Tuesday, September 13, 2011

Renaissance Woes

The European renaissance brought about a strange phenomena referred to by scholars as “the discovery of the individual” (Martin 1311).  What I find is so strange about the dawning of man’s ascent into his own self-fashioning is that at a time when Indigenous societies throughout the new world and beyond were enjoying their mastery of architecture, medicine, engineering and sophisticated modes of self-government, Europe was in the inception of self-defining themselves as a people.  Basic concepts of sincerity as something that stems from within, the layered self, and the self in relation to the greater universe were challenging for them at the very least.  From this discourse erupted the notion of prudence that extended itself to the idea of great individual reserve to the point of masking oneself, for no one was to be trusted (Martin, 1997).  Ultimately, a treatise of the humanist evolved; one that functioned more as a monologue; one that carried over into colonial practices that perceived of and defined the idea of the Indian and how such a people (Riley, 2007) should be managed.  

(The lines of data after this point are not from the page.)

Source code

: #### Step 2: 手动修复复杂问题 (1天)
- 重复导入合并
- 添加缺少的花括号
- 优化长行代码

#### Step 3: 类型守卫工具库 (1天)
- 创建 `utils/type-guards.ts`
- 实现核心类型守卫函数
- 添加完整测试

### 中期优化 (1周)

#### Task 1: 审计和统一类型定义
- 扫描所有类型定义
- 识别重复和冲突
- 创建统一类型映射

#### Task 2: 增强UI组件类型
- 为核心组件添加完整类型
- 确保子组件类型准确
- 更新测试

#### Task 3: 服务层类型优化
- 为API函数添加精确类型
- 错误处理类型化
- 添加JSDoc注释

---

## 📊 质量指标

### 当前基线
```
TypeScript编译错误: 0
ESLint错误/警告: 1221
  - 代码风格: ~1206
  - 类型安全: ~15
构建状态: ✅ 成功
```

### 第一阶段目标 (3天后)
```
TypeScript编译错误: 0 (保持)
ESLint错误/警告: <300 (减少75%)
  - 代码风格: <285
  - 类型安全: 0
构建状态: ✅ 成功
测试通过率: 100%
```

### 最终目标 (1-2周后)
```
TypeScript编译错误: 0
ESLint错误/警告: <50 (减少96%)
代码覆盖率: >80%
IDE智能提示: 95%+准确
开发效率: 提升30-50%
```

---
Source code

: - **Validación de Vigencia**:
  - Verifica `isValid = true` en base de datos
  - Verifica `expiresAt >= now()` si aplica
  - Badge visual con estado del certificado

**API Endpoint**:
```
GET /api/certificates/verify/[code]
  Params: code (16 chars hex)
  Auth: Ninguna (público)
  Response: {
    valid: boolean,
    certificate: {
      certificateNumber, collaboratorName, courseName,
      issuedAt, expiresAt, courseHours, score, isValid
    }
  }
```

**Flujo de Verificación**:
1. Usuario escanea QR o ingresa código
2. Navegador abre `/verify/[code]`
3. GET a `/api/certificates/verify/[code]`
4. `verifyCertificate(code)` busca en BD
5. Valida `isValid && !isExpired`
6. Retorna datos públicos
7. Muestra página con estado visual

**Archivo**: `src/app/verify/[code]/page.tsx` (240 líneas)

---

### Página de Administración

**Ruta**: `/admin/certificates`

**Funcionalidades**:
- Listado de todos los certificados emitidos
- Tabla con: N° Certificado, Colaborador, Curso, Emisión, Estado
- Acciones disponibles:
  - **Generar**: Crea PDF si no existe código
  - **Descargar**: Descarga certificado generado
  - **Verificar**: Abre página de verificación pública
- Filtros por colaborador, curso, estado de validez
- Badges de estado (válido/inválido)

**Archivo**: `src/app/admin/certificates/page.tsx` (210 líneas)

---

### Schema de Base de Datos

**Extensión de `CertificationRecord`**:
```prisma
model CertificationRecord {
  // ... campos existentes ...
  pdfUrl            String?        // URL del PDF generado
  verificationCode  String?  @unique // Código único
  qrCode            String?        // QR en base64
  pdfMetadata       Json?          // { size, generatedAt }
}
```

Of course, I have to look at these readings from an Indigenist perspective and critically evaluate where the massive deficits in historical global discourse began.  The"folk", seem to have erupted from the dark ages of Europe and from there, perhaps, the notion of folklore as a strategic method of dividing the better from the lesser is in some ways a struggle to complete the ascent.  I am struggling to find a point of entry into this idea of folklore.  From all angles, it just continues to declare itself another hegemonic tool to manage cultures and classes.  As a storyteller from the Great Plains, I struggled to find entrance into the mainstream of so-called folk storytellers.  Their criteria was ambiguous and unsettling, at times wanting a one woman performance, at other times wanting more language diversity and so, I just departed from the folk angle and continued with the traditional ways of telling as my grandmother, my father and his father passed on to me.  It seems to me that to be of the "folk" may require one to redefine themselves as Staub suggested.   That explains why so many of us do not find a venue through the humanities (where folklore is most often associated), but rather, stay in the field of arts where definition of the self remains a sovereign decision.